Polling for 2,869 seats spread across 893 wards in these municipal corporations began amid tight security at 7.30 am and will conclude at 5.30 pm. A total of 3.48 crore voters are eligible to decide the fate of 15,931 candidates.
In the Brihanmumbai Municipal Corporation (BMC), whose annual budget is over Rs 74, 400 crore, 1,700 candidates are vying for 227 seats in elections being held after nine years, after a four-year delay. More than 25,000 police personnel have been deployed across Mumbai to oversee elections.
Except for Mumbai, the other urban bodies have multi-member wards.
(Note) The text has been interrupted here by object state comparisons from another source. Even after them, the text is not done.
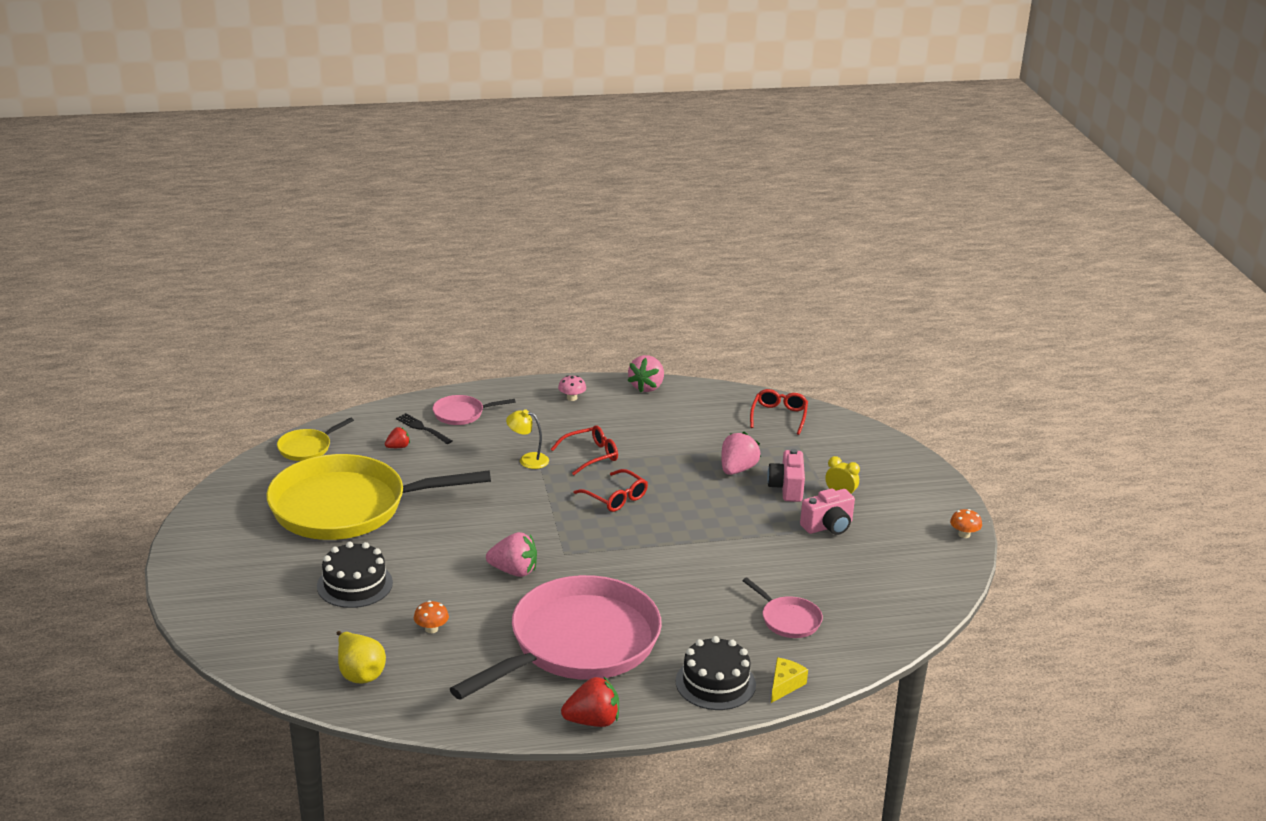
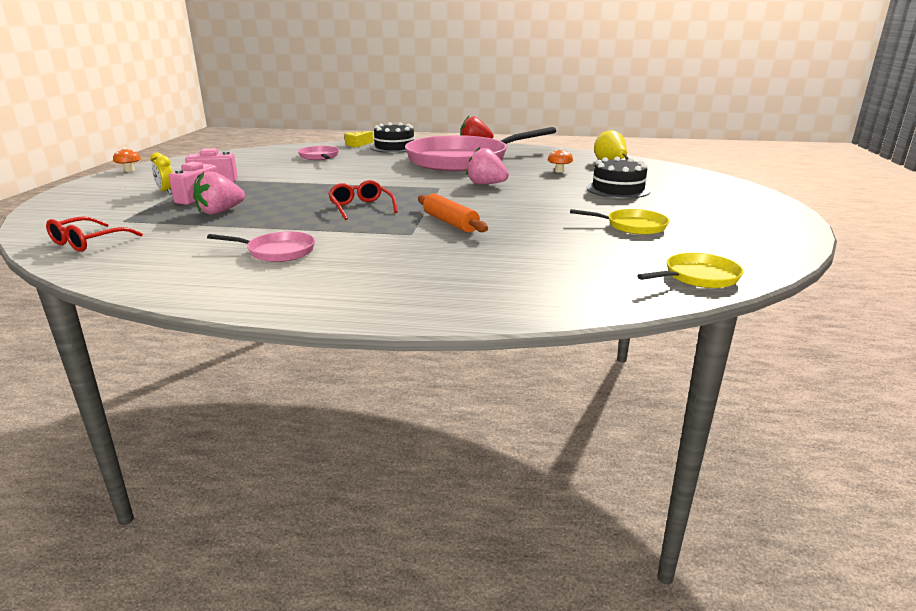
camera: 160 degrees left, 5 degrees down
(347, 507) = (632, 226): yellow pan -> yellow pan, size x0.41
(398, 447) = (572, 265): red strawberry -> none
(422, 428) = (536, 280): black fork -> none
(461, 414) = (473, 290): pink pan -> pink pan (277, 252)
(515, 486) = (450, 222): none -> orange rolling pin
(528, 459) = (420, 239): yellow lamp -> none
(572, 398) = (300, 289): pink mushroom -> none
(590, 456) = (349, 234): red glasses -> none
(647, 387) = (178, 290): pink strawberry -> none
Vote count will take place on January 16.
These are the first BMC polls since the 2022 split in the Shiv Sena when Eknath Shinde, now Deputy Chief Minister, broke away with a majority of the party’s MLAs and allied with the BJP to become the chief minister.
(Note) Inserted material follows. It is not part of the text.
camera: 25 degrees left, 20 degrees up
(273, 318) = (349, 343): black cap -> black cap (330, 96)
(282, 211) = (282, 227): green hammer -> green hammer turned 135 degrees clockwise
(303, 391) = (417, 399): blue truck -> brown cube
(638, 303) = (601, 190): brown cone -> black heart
The undivided Shiv Sena held sway over India's richest civic body for 25 years (1997-2022).
In a significant political turn of events ahead of the elections, estranged cousins Uddhav and Raj Thackeray, who head Shiv Sena (UBT) and MNS, respectively, reunited last month after two decades in their bid to consolidate Marathi votes even as rival NCP factions forged a local alliance in Pune and Pimpri-Chinchwad.
The Congress, once a formidable political force in Maharashtra, has asserted its presence in Mumbai by stepping out of the shadow of its Maha Vikas Aghadi allies - Shiv Sena (UBT) and NCP (SP).
The grand old party has joined hands with Prakash Ambedkar’s Vanchit Bahujan Aghadi (VBA) and the Rashtriya Samaj Paksh in the state capital.
Elections to the 29 municipal corporations are being held after a gap of several years, with terms of most of them having ended between 2020 and 2023. Of these, nine fall in the Mumbai Metropolitan Region (MMR), the most urbanised belt in India.
Voting is underway in the following municipal corporations: Mumbai, Chhatrapati Sambhajinagar, Navi Mumbai, Vasai-Virar, Kalyan-Dombivli, Kolhapur, Nagpur, Solapur, Amravati, Akola, Nashik, Pimpri-Chinchwad, Pune, Ulhasnagar, Thane, Chandrapur, Parbhani, Mira-Bhayandar, Nanded-Waghala, Panvel, Bhiwandi-Nizampur, Latur, Malegaon, Sangli-Miraj-Kupwad, Jalgaon, Ahilyanagar, Dhule, Jalna and Ichalkaranji.